La grande salle du Théâtre Jean-Duceppe était pleine jeudi soir dernier pour ce Match, qui a ouvert la 20e saison de son directeur artistique, Michel Dumont.

Malgré des réserves quant au jeu de certains acteurs, Michel Poirier signe ici une mise en scène précise et imaginative, tout en relevant le défi d'occuper tout l'espace scénique transformé pour l'occasion en appartement new-yorkais, dans un décor parfaitement réaliste.

L'histoire tient en quelques lignes. Un jeune couple, Mike et Lisa, sollicite un ex-danseur et chorégraphe-étoile, Tobi Powell, pour une entrevue. Sous prétexte qu'elle (Lisa) rédige une thèse sur l'avenir de la danse contemporaine.

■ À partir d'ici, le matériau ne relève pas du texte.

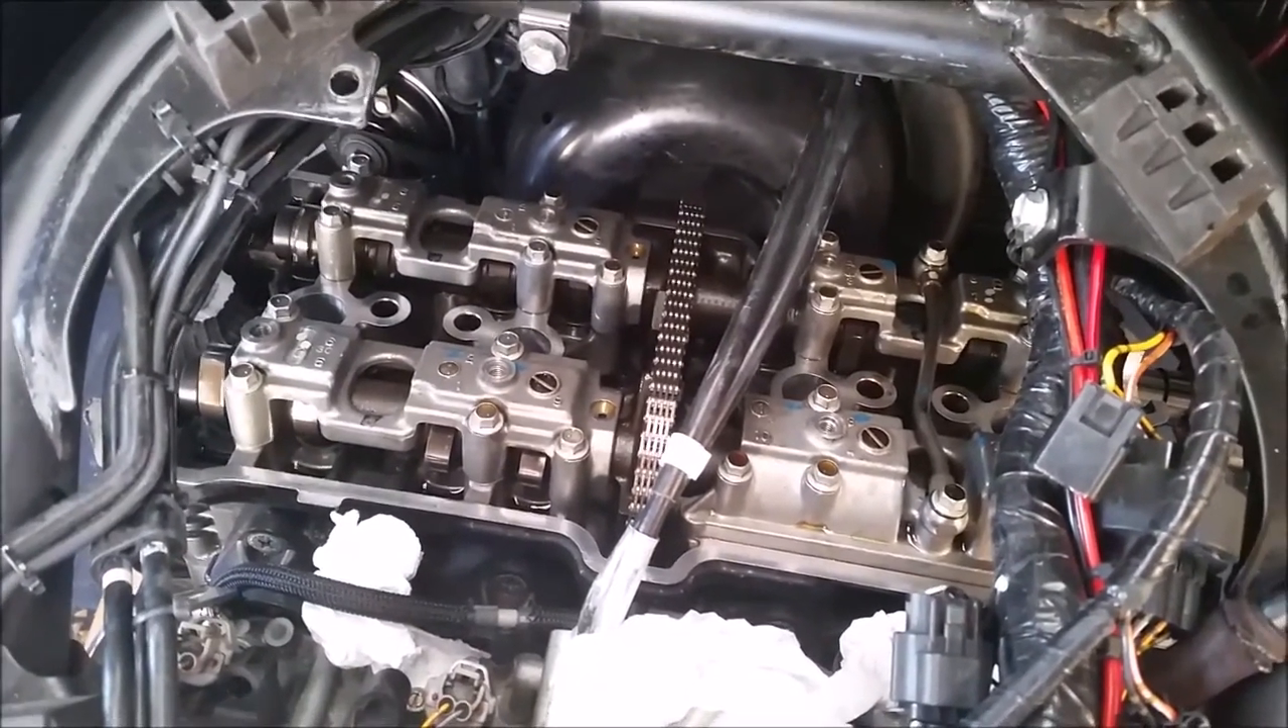That's the rocker cover removed and not a lot of room to get that out of there to be honest with you.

Mais l'entrevue vire rapidement à l'interrogatoire. Et dérive sur les habitudes (bi)sexuelles du vieil homme dans les années 50. Acculé au pied du mur, l'exubérant sexagénaire se rend compte des motifs véritables de cette visite.

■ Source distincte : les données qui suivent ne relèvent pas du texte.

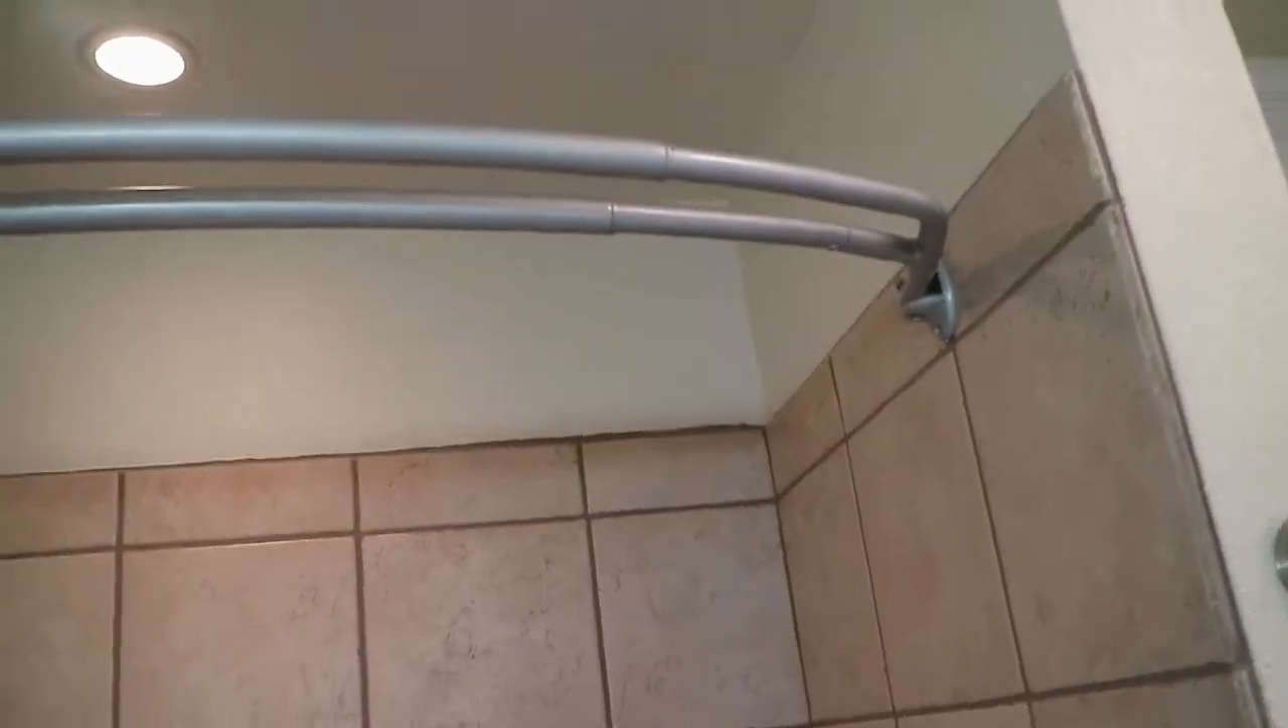All right, y 'all, there's my shower curtain rod installed.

Lalonde brille, les autres moins

Le rôle de Tobi semble avoir été écrit spécifiquement pour Robert Lalonde, qui porte littéralement la pièce sur ses épaules. Avec grâce, gravité et humour. Même son physique évoque l'ancienne gloire du danseur élancé. À la fois viril et efféminé.

Malgré quelques tics de langage et de langue (qui balaie continuellement l'intérieur de sa bouche), le comédien déploie une énergie et une sensibilité extraordinaires pour camper cet homme seul, qui a fui ses responsabilités pour se consacrer à sa carrière.

Sa présence immense sur scène nous fait apprécier toutes les variantes du texte de l'Américain Stephen Belber (The Laramie Project), qui commence lentement, mais débouche sur des avenues assez intéressantes. Du début à la fin de cette intrigue familiale, Robert Lalonde se fond à son personnage égoïste mais repentant.

Marie-Chantal Perron et Alexandre Goyette n'ont pas la même subtilité de jeu que leur aîné. Durant la première partie de la pièce, le couple nous donne beaucoup trop d'indices sur ses intentions véritables. De façon assez maladroite, d'ailleurs.

Une fois le chat sorti du sac, le couple fait dans l'excès. D'abord lui, dans son interprétation d'une brute homophobe et colérique. Ses agressions verbales sont à peine crédibles. Nous sommes bien sûr au théâtre, mais la rage du fils, sans nuances, ne parvient pas tout simplement pas à nous émouvoir.

Pareil pour le personnage de Lisa, complice de son homme et instigatrice de leur projet «machiavélique», qui retourne sa veste contre lui. Ses airs, affecté et triste, ne sont guère plus crédibles. Ses épanchements et son admiration pour le chorégraphe relèvent de l'improbable.

Survient ensuite l'invraisemblable. En l'espace de quelques secondes, le personnage de Mike s'adoucit. Fini les sentiments homophobes, fini l'homme violent, quasi psychotique. Monsieur a pris ses pilules et l'histoire fait un virage à 180 degrés. C'est pourtant dans cette volte-face déroutante qu'Alexandre Goyette montre tout son talent, puisqu'il se met à jouer subtilement.

La dernière tirade de Tobi, qui met fin à l'histoire, est assez poignante. On aurait quand même préféré qu'il s'adresse directement au personnage par qui le récit se dénoue. Michel Poirier a plutôt décidé que Tobi ferait face au public. Peu importe. Les mots font leur chemin. Ce qui est déjà pas mal considérant l'énormité du tableau peint.

Match, au Théâtre Jean-Duceppe jusqu'au 15 octobre.